For example, let’s say we want to predict whether a person will order food or not. We can visualize the following decision tree for this:

Each node in the tree represents a question derived from the features present in your dataset. Your dataset is split based on these questions until the maximum depth of the tree is reached. The last node does not ask a question but represents which class the value belongs to.

The topmost node in the Decision tree is called the Root node

The bottom-most node is called the Leaf node

A node divided into sub-nodes is called a Parent node. The sub-nodes are called Child nodes

If you want to understand decision trees in detail, I suggest going through the below resources:

What is Weka? Why Should You Use Weka for Machine Learning?

” Weka is a free open-source software with a range of built-in machine learning algorithms that you can access through a graphical user interface! “

WEKA stands for Waikato Environment for Knowledge Analysis and was developed at the University of Waikato, New Zealand.

Weka has multiple built-in functions for implementing a wide range of machine learning algorithms from linear regression to neural network. This allows you to deploy the most complex of algorithms on your dataset at just a click of a button! Not only this, Weka gives support for accessing some of the most common machine learning library algorithms of Python and R!

With Weka you can preprocess the data, classify the data, cluster the data and even visualize the data! This you can do on different formats of data files like ARFF, CSV, C4.5, and JSON. Weka even allows you to add filters to your dataset through which you can normalize your data, standardize it, interchange features between nominal and numeric values, and what not!

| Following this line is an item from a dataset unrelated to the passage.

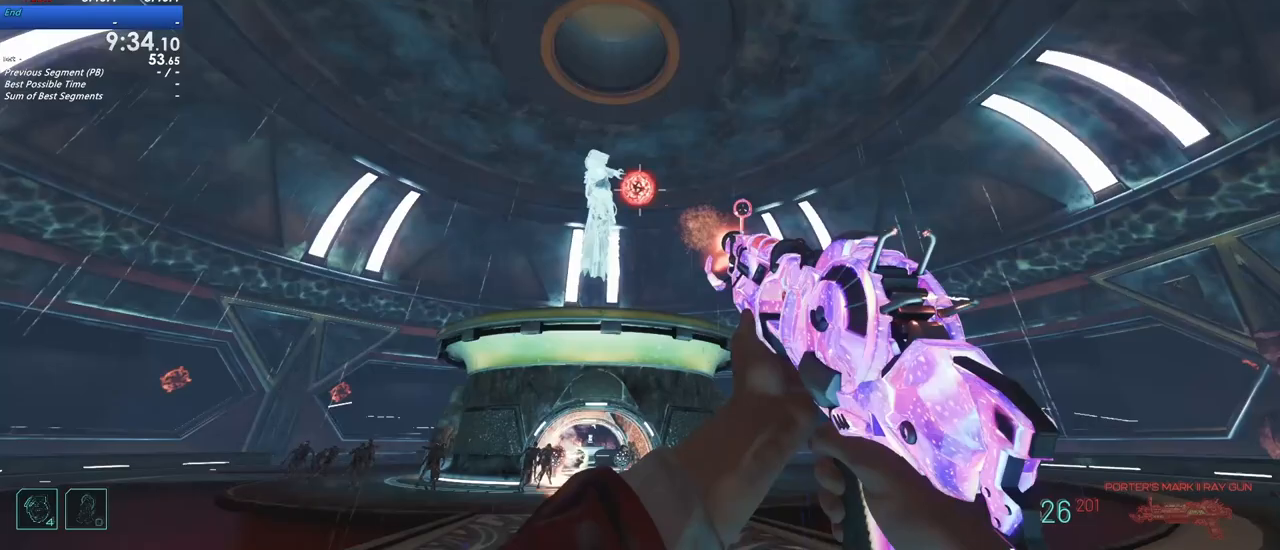
{"keys": ["d", "w"], "events": [[400, "w", "down"]]}
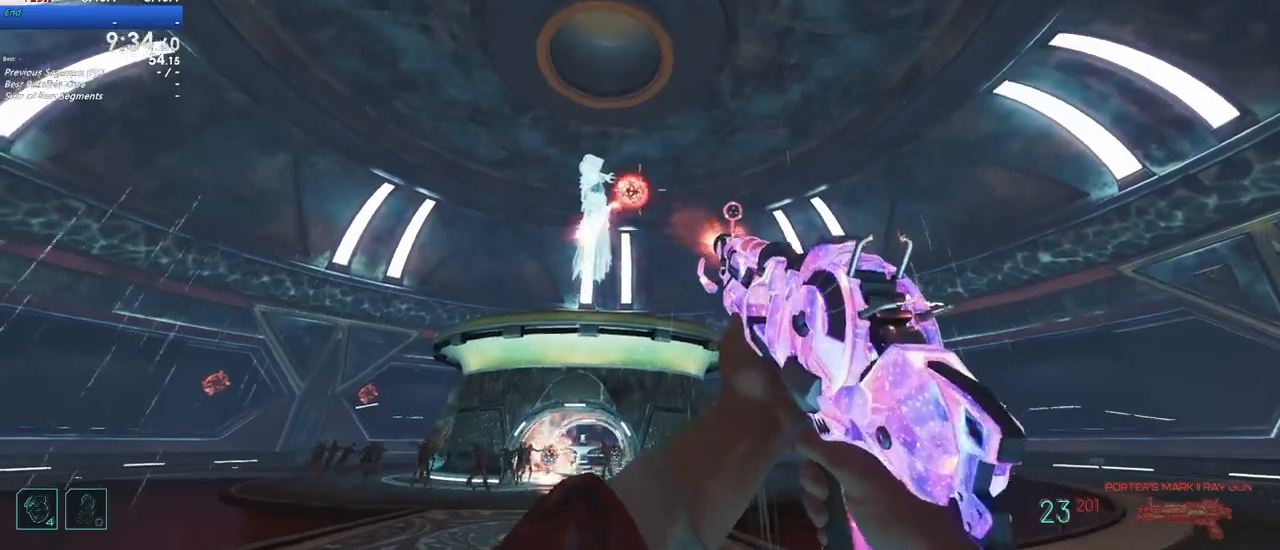
{"keys": ["d"], "events": [[150, "w", "up"]]}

I could go on about the wonder that is Weka, but for the scope of this article let’s try and explore Weka practically by creating a Decision tree. Now go ahead and download Weka from their official website!

Exploring the Dataset in Weka

I will take the Breast Cancer dataset from the UCI Machine Learning Repository. I recommend you read about the problem before moving forward.

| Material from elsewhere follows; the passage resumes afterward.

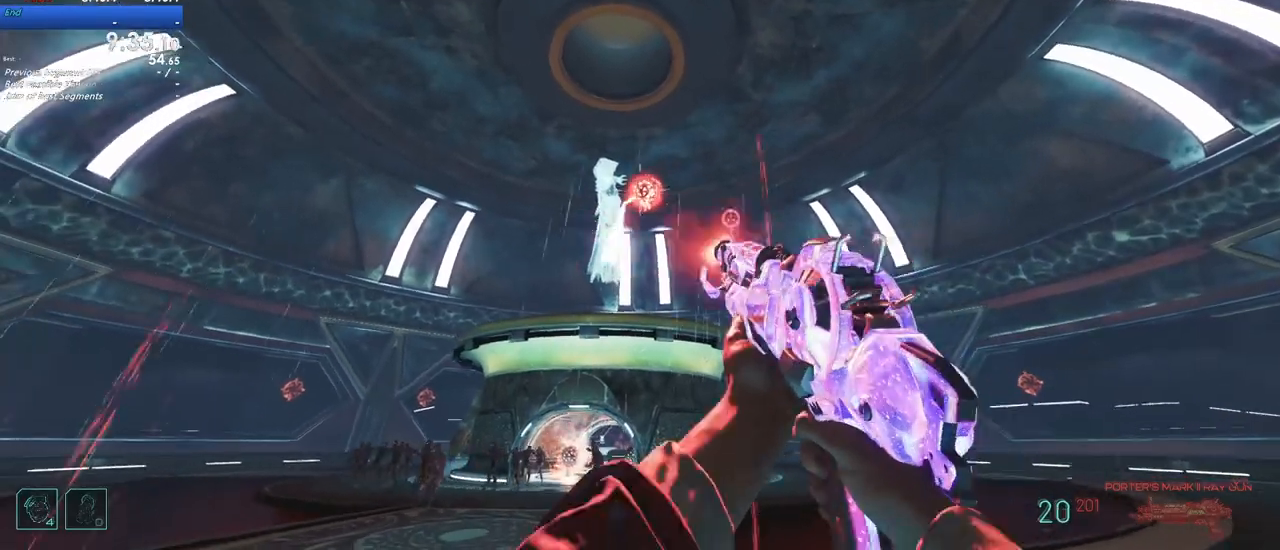
{"keys": ["d", "w"], "events": [[100, "w", "down"]]}
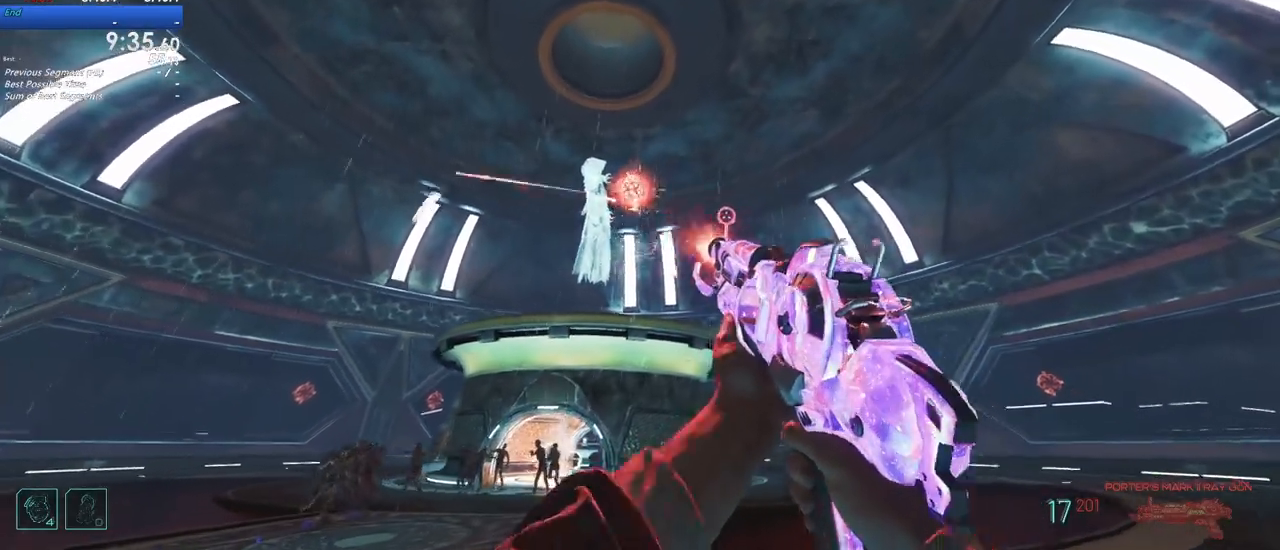
{"keys": ["w"], "events": [[33, "w", "up"], [350, "w", "down"], [400, "d", "up"]]}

Let us first load the dataset in Weka. To do that, follow the below steps:

Open Weka GUI
Select the “Explorer” option.
Select “Open file” and choose your dataset.

Your Weka window should now look like this:

You can view all the features in your dataset on the left-hand side. Weka automatically creates plots for your features which you will notice as you navigate through your features.

You can even view all the plots together if you click on the “Visualize All” button.

Now let’s train our classification model!

Classification using Decision Tree in Weka

Implementing a decision tree in Weka is pretty straightforward. Just complete the following steps:

Click on the “Classify” tab on the top
Click the “Choose” button
From the drop-down list, select “trees” which will open all the tree algorithms
Finally, select the “RepTree” decision tree

” Reduced Error Pruning Tree (RepTree) is a fast decision tree learner that builds a decision/regression tree using information gain as the splitting criterion, and prunes it using reduced error pruning algorithm.”

You can read about the reduced error pruning technique in this research paper.

“Decision tree splits the nodes on all available variables and then selects the split which results in the most homogeneous sub-nodes.”

Information Gain is used to calculate the homogeneity of the sample at a split.

You can select your target feature from the drop-down just above the “Start” button. If you don’t do that, WEKA automatically selects the last feature as the target for you.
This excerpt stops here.